Records for the exercise:

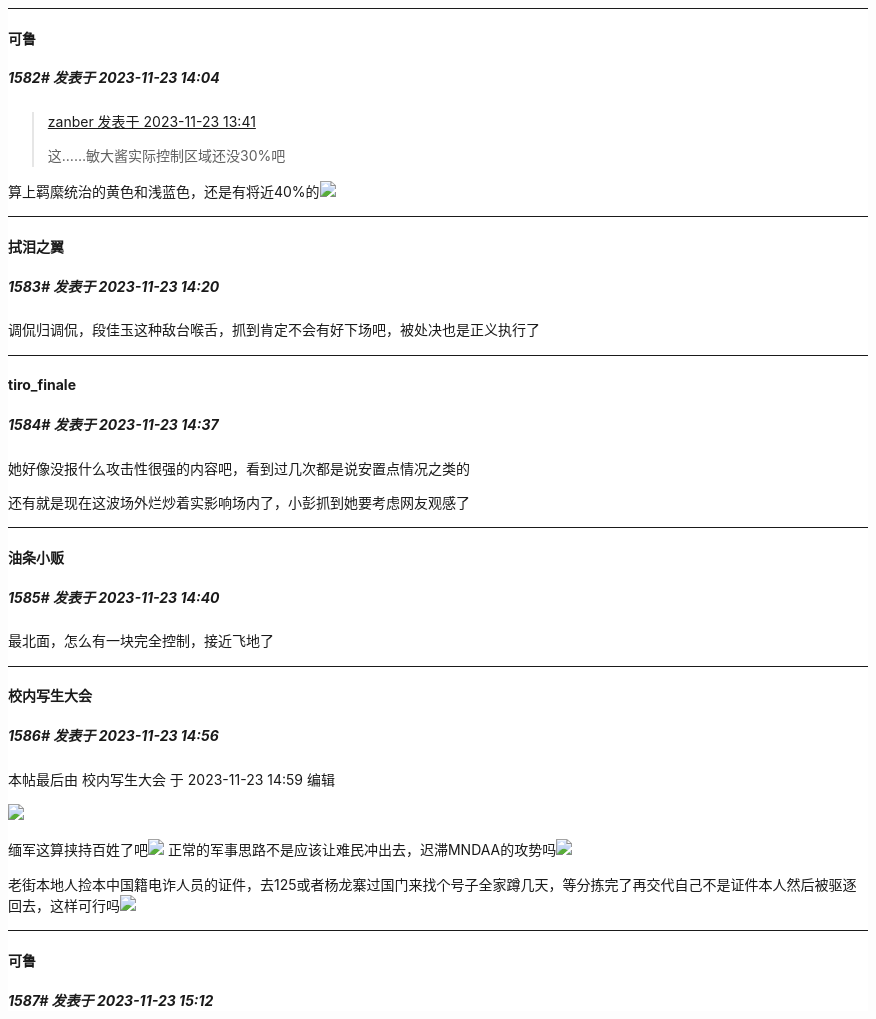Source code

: 
*****

####  可鲁  
##### 1582#       发表于 2023-11-23 14:04

<blockquote><a href="httphttps://bbs.saraba1st.com/2b/forum.php?mod=redirect&amp;goto=findpost&amp;pid=63118657&amp;ptid=2158379" target="_blank">zanber 发表于 2023-11-23 13:41</a>

这……敏大酱实际控制区域还没30%吧</blockquote>
算上羁縻统治的黄色和浅蓝色，还是有将近40%的<img src="https://static.saraba1st.com/image/smiley/face2017/053.png" referrerpolicy="no-referrer">


*****

####  拭泪之翼  
##### 1583#       发表于 2023-11-23 14:20

调侃归调侃，段佳玉这种敌台喉舌，抓到肯定不会有好下场吧，被处决也是正义执行了


*****

####  tiro_finale  
##### 1584#       发表于 2023-11-23 14:37

她好像没报什么攻击性很强的内容吧，看到过几次都是说安置点情况之类的

还有就是现在这波场外烂炒着实影响场内了，小彭抓到她要考虑网友观感了

*****

####  油条小贩  
##### 1585#       发表于 2023-11-23 14:40

最北面，怎么有一块完全控制，接近飞地了


*****

####  校内写生大会  
##### 1586#       发表于 2023-11-23 14:56

 本帖最后由 校内写生大会 于 2023-11-23 14:59 编辑 

<img src="https://p.sda1.dev/14/6740bfec6de344b6f2bc898319ab5cb7/CMP_20231123144828436.jpg" referrerpolicy="no-referrer">

缅军这算挟持百姓了吧<img src="https://static.saraba1st.com/image/smiley/face2017/004.gif" referrerpolicy="no-referrer"> 正常的军事思路不是应该让难民冲出去，迟滞MNDAA的攻势吗<img src="https://static.saraba1st.com/image/smiley/face2017/068.png" referrerpolicy="no-referrer">

老街本地人捡本中国籍电诈人员的证件，去125或者杨龙寨过国门来找个号子全家蹲几天，等分拣完了再交代自己不是证件本人然后被驱逐回去，这样可行吗<img src="https://static.saraba1st.com/image/smiley/face2017/068.png" referrerpolicy="no-referrer">


*****

####  可鲁  
##### 1587#       发表于 2023-11-23 15:12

Task objective:
When you reach the line holding "发表于 2023-11-23 14:04" in the records above, begin reproducing exactly, stop after the line holding "这……敏大酱实际控制区域还没30%吧</blockquote>", and output nothing else.

Result for this exercise:
##### 1582#       发表于 2023-11-23 14:04

<blockquote><a href="httphttps://bbs.saraba1st.com/2b/forum.php?mod=redirect&amp;goto=findpost&amp;pid=63118657&amp;ptid=2158379" target="_blank">zanber 发表于 2023-11-23 13:41</a>

这……敏大酱实际控制区域还没30%吧</blockquote>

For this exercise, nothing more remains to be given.